The Real Costs of Accounts Receivable (A/R) Billing or extending credit to patients allows them to move forward with treatment they might otherwise delay and can even be used as a competitive advantage over practices that only accept cash and credit cards for costs not covered by insurance. But whether you use an outside company to handle your A/R or manage it in-house, when you consider the investment of time and resources it takes to process and mail billing statements, track down late payments, and make collections calls — the cost to your practice can be considerable. In fact, if just one employee devotes half of their time to collections, the cost to the practice can add up to over $20,000 a year. While every attempt is made to receive payment, when efforts fail, uncollected fees become bad debt write offs that can constitute as much as 20% of your practices’ revenue.In addition to billing and collection costs, extending credit to patients in-house can be expensive in terms of reduced cash flow for your practice. Unlike lending institutions that charge consumers interest for the opportunity to make payments overtime — your practice makes no interest on any of the money sitting in accounts receivable. In the meantime, overhead costs including payroll, rent, supplies, and equipment continue to add up, while fees wait to be collected. Over time this can create a cash flow crunch, with more money tied up in accounts receivable than there is coming into the practice.

A Better Financial Solution

To help patients manage higher healthcare costs while still maintaining their own financial health, many practices have begun offering third-party patient financing programs with very positive outcomes. In fact, research shows that healthcare providers offering the CareCredit® patient financing program as a payment option were able to decrease their Accounts Receivable aging by 37.7% as well as reduce their billing and collection costs.2 And nine out of ten patients enrolled in this financing program stated that they valued it as a low monthly payment option. Offering financing through a third party company is actually quite common in many healthcare fields including dentistry, ophthalmology, cosmetic surgery and audiology. Using the program is usually pretty simple. Patients complete a short credit application and once approved, can immediately access their credit to pay for treatment over time with convenient monthly payments. Depending upon the financing company chosen, practices receive payment within as little as two business days.

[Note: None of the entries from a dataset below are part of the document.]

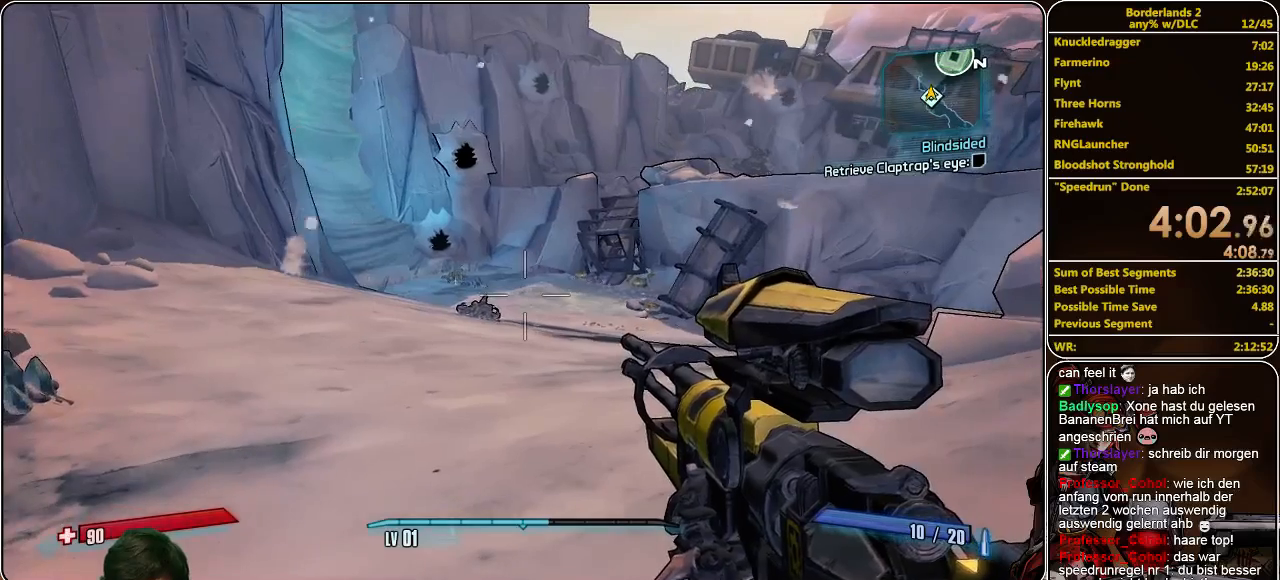
{"keys": [], "mouse": [], "events": []}
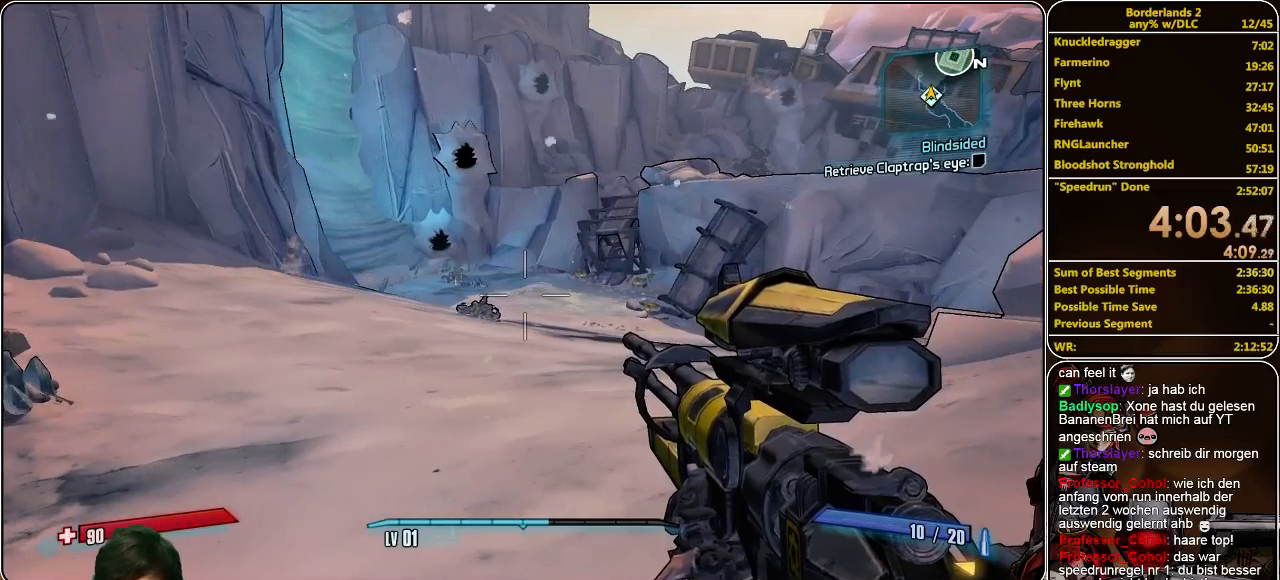
{"keys": [], "mouse": [], "events": []}
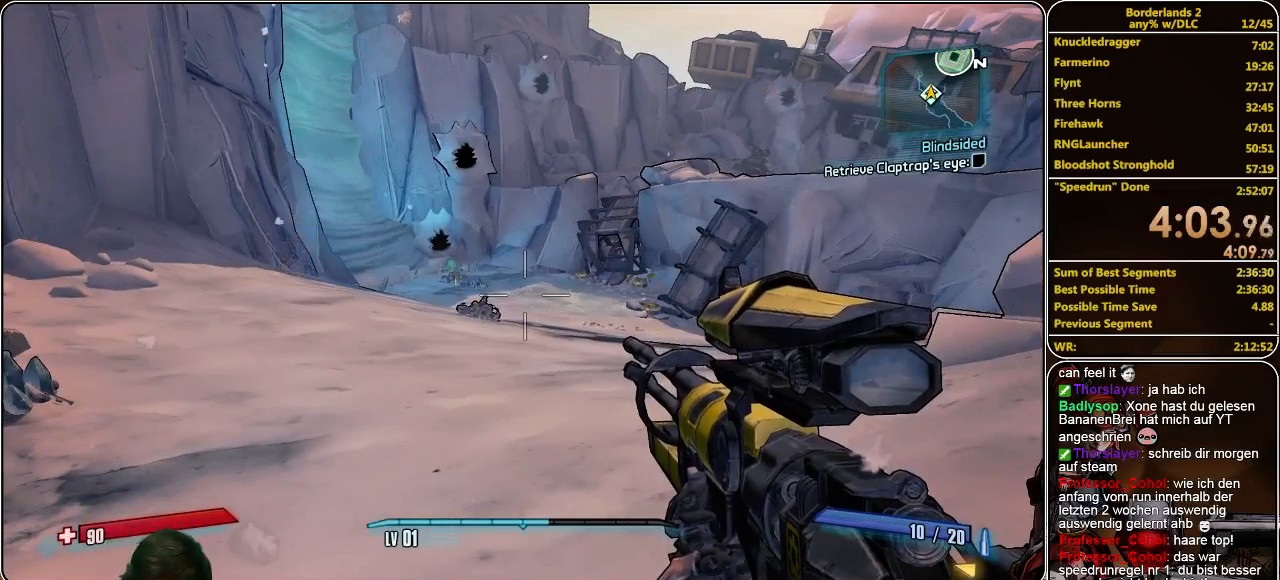
{"keys": [], "mouse": [], "events": []}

Attractive Payment Options

There are typically two types of financing available through third-party financing companies — “No Interest” payment plans and “Low Interest” payment plans. “No Interest” plans give patients the ability to pay for care over time, without incurring any interest charges as long as the promotional balance is paid off within the specified time period. Similar to department store credit cards, these options are often revolving or “open ended” so patients can use the line of credit again and again for additional care, usually without having to reapply. The second type of payment option is the “Low Interest” plan. More like a car loan, this type of financing is a term loan designed for patients who prefer a longer time to pay and lower monthly payments. It is ideal for patients with larger self-pay portions or higher out-of-pocket costs not covered by insurance. The loan is for a specified period, for example, 24 months or 2 years and features low interest rates.

Even More Benefits

In addition to helping more patients and reducing A/R, offering third-party financing can benefit your practice in other ways. As mentioned earlier, with better third-party financing companies you receive full payment, less a small processing fee, within two business days, improving cash flow by giving you almost immediate access to your revenue. And offering patient financing can help your practice improve compliance because when patients have a convenient payment option, they are more likely to move forward with treatment. You can even use patient financing as a marketing tool to attract patients, promote your practice, and set your practice apart from the competition.

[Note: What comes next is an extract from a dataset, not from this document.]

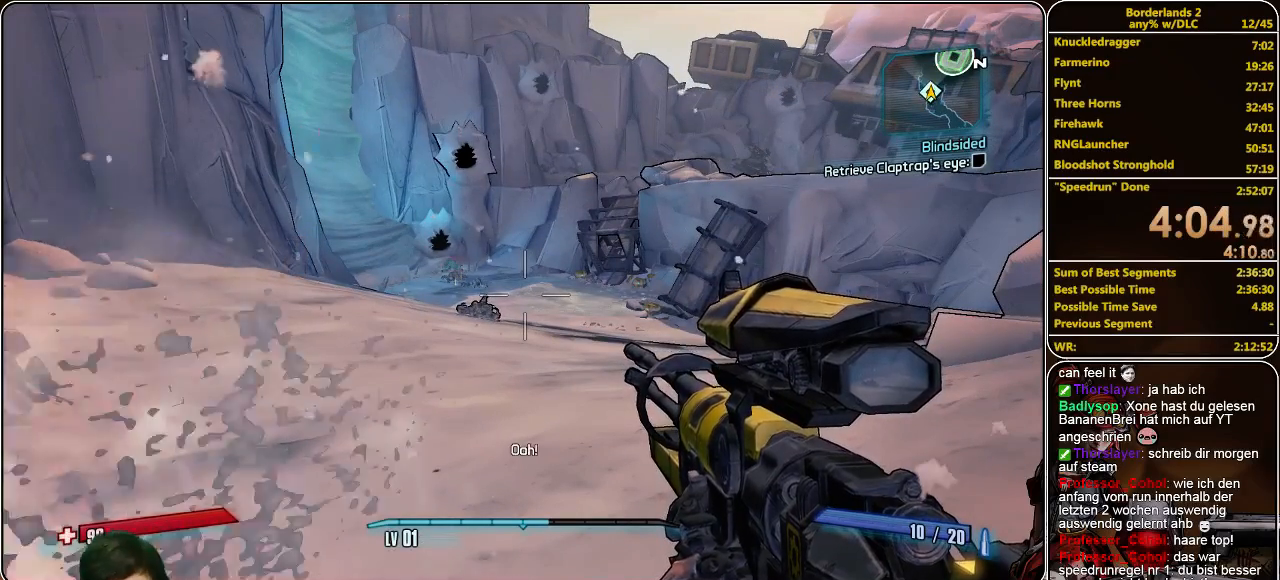
{"keys": ["a"], "mouse": [], "events": [[333, "a", "down"]]}
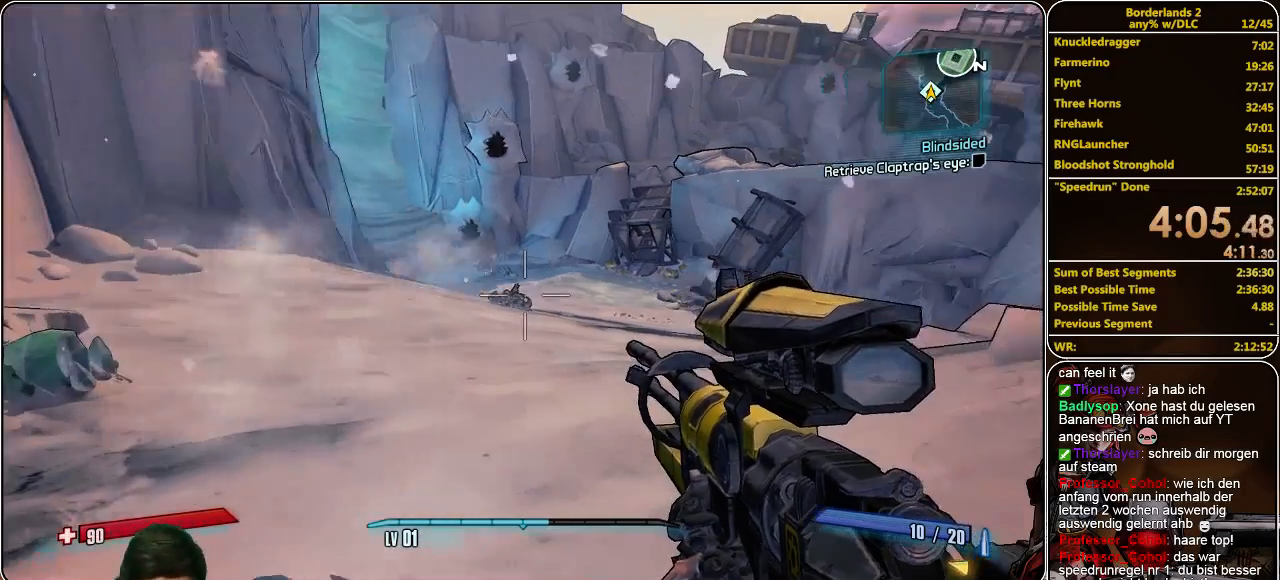
{"keys": [], "mouse": [], "events": [[167, "a", "up"]]}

At California Vein Specialists in Newport Beach, CA, Patient Coordinator M. Cohee notes that this type of patient financing program has helped the patients and the practice. “Since we began offering third-party financing through CareCredit, we’ve noticed an increase in treatment acceptance. Patients like having more options -- especially something that’s interest free. Plus they get to use the program for ongoing or additional treatment in our practice.”If you want a convenient way to help patients manage higher out-of-pocket costs while maintaining your practice’s financial health — offering payment plans through an outside patient financing company could be the solution you’ve been looking for.